### Task directions
Copy the records exactly, leaving out every picture.

### Exercise data
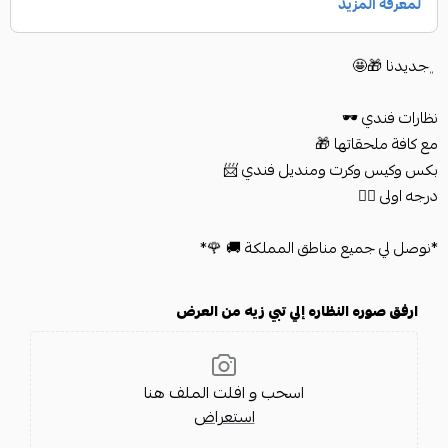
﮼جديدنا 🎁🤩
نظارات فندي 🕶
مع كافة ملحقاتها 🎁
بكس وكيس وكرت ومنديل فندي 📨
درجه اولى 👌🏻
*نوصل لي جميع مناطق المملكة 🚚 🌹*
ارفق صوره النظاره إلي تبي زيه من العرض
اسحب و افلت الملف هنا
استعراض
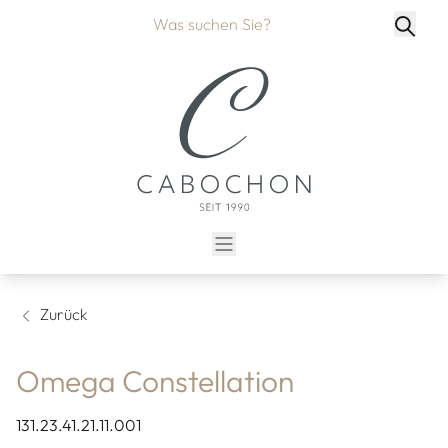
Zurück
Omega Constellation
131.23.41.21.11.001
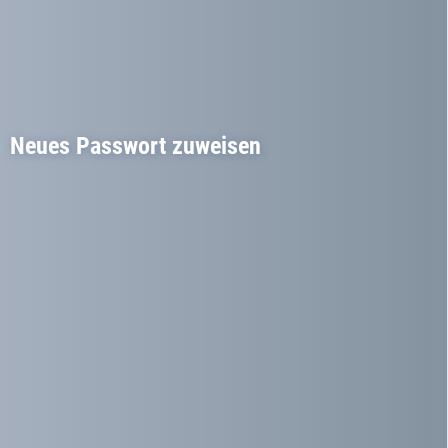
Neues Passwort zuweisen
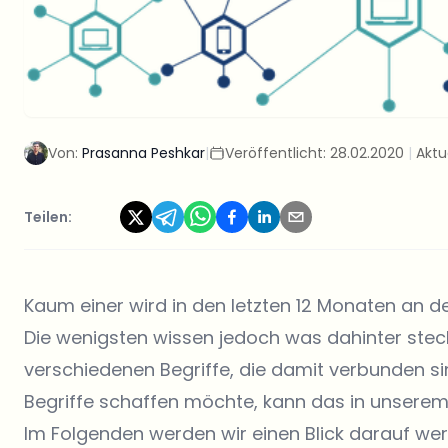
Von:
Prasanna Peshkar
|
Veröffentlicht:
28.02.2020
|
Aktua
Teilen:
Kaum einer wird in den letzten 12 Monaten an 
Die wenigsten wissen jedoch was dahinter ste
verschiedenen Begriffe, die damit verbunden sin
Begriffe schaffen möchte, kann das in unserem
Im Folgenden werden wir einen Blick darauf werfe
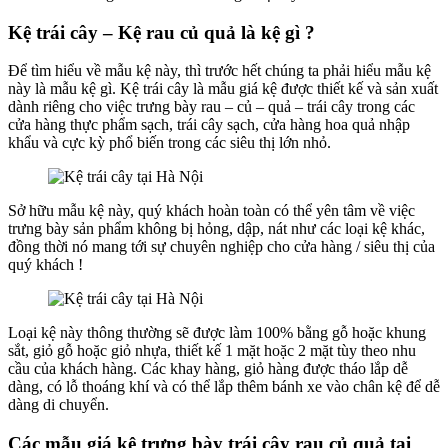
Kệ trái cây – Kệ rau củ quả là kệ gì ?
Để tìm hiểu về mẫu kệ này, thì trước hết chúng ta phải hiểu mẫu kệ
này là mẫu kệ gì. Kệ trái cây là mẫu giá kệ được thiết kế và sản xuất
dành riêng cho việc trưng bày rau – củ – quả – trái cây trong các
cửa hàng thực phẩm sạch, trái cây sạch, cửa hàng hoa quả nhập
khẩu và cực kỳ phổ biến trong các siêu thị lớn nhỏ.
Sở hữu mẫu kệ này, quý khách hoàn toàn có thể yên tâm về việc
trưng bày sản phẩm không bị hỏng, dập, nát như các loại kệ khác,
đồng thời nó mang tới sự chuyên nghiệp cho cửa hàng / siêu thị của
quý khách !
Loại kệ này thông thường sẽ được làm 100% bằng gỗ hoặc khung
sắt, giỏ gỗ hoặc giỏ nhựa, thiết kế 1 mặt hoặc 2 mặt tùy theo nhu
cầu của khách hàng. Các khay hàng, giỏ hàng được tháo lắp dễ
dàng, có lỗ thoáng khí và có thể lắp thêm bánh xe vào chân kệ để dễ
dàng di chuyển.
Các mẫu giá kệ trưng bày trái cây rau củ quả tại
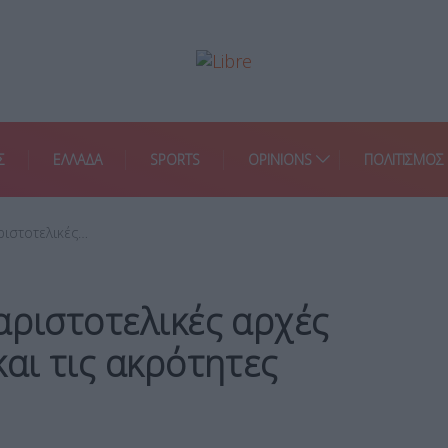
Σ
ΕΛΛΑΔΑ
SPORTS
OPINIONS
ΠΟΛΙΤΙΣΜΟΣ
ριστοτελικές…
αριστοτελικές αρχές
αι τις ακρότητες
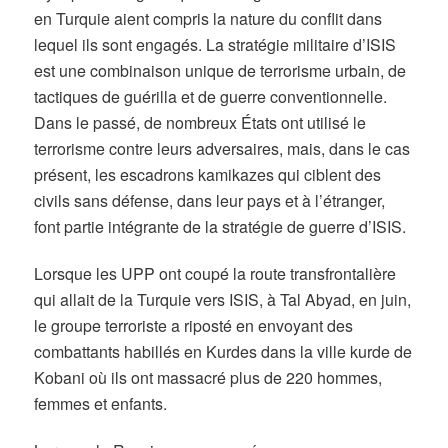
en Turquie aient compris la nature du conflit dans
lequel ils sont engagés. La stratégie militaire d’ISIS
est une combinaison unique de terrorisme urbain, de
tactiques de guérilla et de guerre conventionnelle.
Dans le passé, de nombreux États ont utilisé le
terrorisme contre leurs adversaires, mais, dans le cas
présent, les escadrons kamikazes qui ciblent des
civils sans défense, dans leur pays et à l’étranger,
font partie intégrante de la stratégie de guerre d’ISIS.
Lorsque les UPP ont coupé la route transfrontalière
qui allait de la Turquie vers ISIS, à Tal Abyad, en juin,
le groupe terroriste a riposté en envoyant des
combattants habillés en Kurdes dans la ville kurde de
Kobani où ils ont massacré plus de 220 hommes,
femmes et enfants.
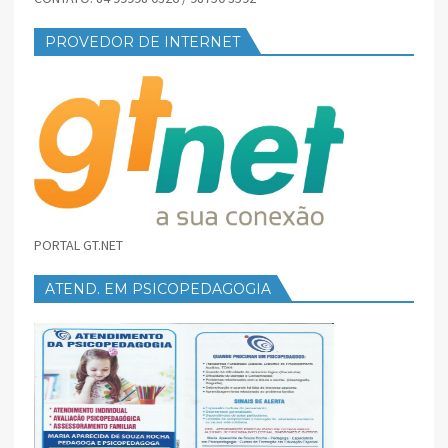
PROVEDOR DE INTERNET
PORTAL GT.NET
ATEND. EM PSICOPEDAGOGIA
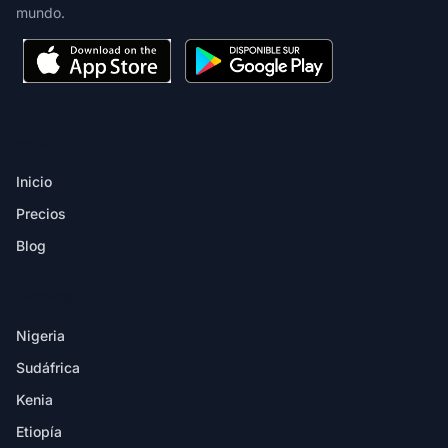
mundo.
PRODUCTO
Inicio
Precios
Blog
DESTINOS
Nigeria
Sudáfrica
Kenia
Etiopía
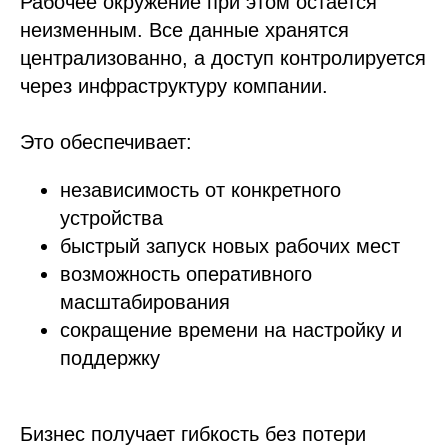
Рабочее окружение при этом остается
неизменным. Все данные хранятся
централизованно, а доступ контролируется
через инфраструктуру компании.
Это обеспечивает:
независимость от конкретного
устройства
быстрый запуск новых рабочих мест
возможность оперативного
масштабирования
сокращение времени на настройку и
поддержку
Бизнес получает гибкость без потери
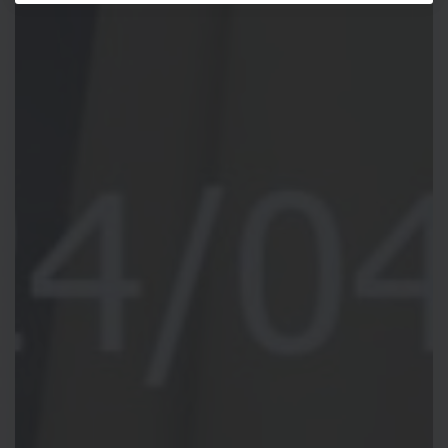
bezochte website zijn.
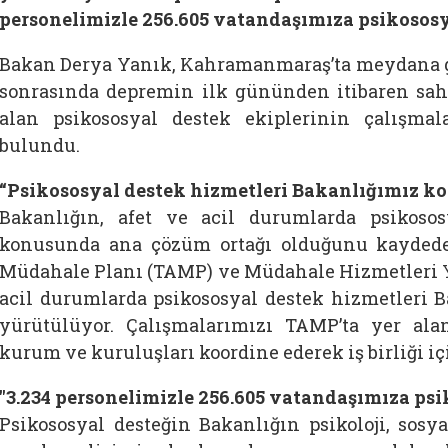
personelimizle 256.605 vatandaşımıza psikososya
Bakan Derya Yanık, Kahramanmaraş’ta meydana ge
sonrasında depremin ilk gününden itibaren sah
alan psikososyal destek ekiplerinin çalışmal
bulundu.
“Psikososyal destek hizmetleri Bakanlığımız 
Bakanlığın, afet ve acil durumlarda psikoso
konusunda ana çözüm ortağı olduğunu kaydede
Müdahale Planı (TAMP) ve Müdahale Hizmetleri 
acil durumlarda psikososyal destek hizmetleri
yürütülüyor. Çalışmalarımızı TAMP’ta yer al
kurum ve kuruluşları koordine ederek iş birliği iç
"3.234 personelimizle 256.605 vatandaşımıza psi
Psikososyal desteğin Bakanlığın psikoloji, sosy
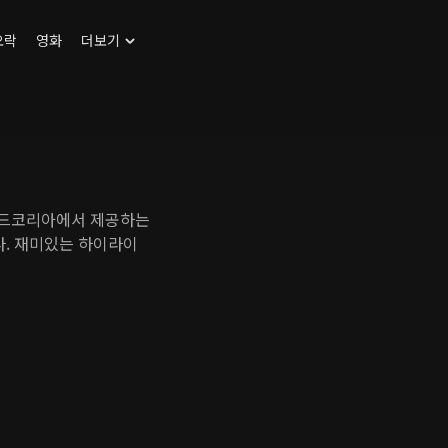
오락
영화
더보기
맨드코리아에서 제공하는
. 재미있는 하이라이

### Answer section
﮼جديدنا 🎁🤩
نظارات فندي 🕶
مع كافة ملحقاتها 🎁
بكس وكيس وكرت ومنديل فندي 📨
درجه اولى 👌🏻
*نوصل لي جميع مناطق المملكة 🚚 🌹*
ارفق صوره النظاره إلي تبي زيه من العرض
اسحب و افلت الملف هنا
استعراض
Zurück
Omega Constellation
131.23.41.21.11.001
Neues Passwort zuweisen
Von:
Prasanna Peshkar
|
Veröffentlicht:
28.02.2020
|
Aktua
Teilen:
Kaum einer wird in den letzten 12 Monaten an 
Die wenigsten wissen jedoch was dahinter ste
verschiedenen Begriffe, die damit verbunden sin
Begriffe schaffen möchte, kann das in unserem
Im Folgenden werden wir einen Blick darauf werfe
Kệ trái cây – Kệ rau củ quả là kệ gì ?
Để tìm hiểu về mẫu kệ này, thì trước hết chúng ta phải hiểu mẫu kệ
này là mẫu kệ gì. Kệ trái cây là mẫu giá kệ được thiết kế và sản xuất
dành riêng cho việc trưng bày rau – củ – quả – trái cây trong các
cửa hàng thực phẩm sạch, trái cây sạch, cửa hàng hoa quả nhập
khẩu và cực kỳ phổ biến trong các siêu thị lớn nhỏ.
Sở hữu mẫu kệ này, quý khách hoàn toàn có thể yên tâm về việc
trưng bày sản phẩm không bị hỏng, dập, nát như các loại kệ khác,
đồng thời nó mang tới sự chuyên nghiệp cho cửa hàng / siêu thị của
quý khách !
Loại kệ này thông thường sẽ được làm 100% bằng gỗ hoặc khung
sắt, giỏ gỗ hoặc giỏ nhựa, thiết kế 1 mặt hoặc 2 mặt tùy theo nhu
cầu của khách hàng. Các khay hàng, giỏ hàng được tháo lắp dễ
dàng, có lỗ thoáng khí và có thể lắp thêm bánh xe vào chân kệ để dễ
dàng di chuyển.
Các mẫu giá kệ trưng bày trái cây rau củ quả tại
Σ
ΕΛΛΑΔΑ
SPORTS
OPINIONS
ΠΟΛΙΤΙΣΜΟΣ
ριστοτελικές…
αριστοτελικές αρχές
αι τις ακρότητες
en Turquie aient compris la nature du conflit dans
lequel ils sont engagés. La stratégie militaire d’ISIS
est une combinaison unique de terrorisme urbain, de
tactiques de guérilla et de guerre conventionnelle.
Dans le passé, de nombreux États ont utilisé le
terrorisme contre leurs adversaires, mais, dans le cas
présent, les escadrons kamikazes qui ciblent des
civils sans défense, dans leur pays et à l’étranger,
font partie intégrante de la stratégie de guerre d’ISIS.
Lorsque les UPP ont coupé la route transfrontalière
qui allait de la Turquie vers ISIS, à Tal Abyad, en juin,
le groupe terroriste a riposté en envoyant des
combattants habillés en Kurdes dans la ville kurde de
Kobani où ils ont massacré plus de 220 hommes,
femmes et enfants.
PROVEDOR DE INTERNET
PORTAL GT.NET
ATEND. EM PSICOPEDAGOGIA
mundo.
PRODUCTO
Inicio
Precios
Blog
DESTINOS
Nigeria
Sudáfrica
Kenia
Etiopía
Рабочее окружение при этом остается
неизменным. Все данные хранятся
централизованно, а доступ контролируется
через инфраструктуру компании.
Это обеспечивает:
независимость от конкретного
устройства
быстрый запуск новых рабочих мест
возможность оперативного
масштабирования
сокращение времени на настройку и
поддержку
Бизнес получает гибкость без потери
bezochte website zijn.
personelimizle 256.605 vatandaşımıza psikososya
Bakan Derya Yanık, Kahramanmaraş’ta meydana ge
sonrasında depremin ilk gününden itibaren sah
alan psikososyal destek ekiplerinin çalışmal
bulundu.
“Psikososyal destek hizmetleri Bakanlığımız 
Bakanlığın, afet ve acil durumlarda psikoso
konusunda ana çözüm ortağı olduğunu kaydede
Müdahale Planı (TAMP) ve Müdahale Hizmetleri 
acil durumlarda psikososyal destek hizmetleri
yürütülüyor. Çalışmalarımızı TAMP’ta yer al
kurum ve kuruluşları koordine ederek iş birliği iç
"3.234 personelimizle 256.605 vatandaşımıza psi
Psikososyal desteğin Bakanlığın psikoloji, sosy
오락
영화
더보기
맨드코리아에서 제공하는
. 재미있는 하이라이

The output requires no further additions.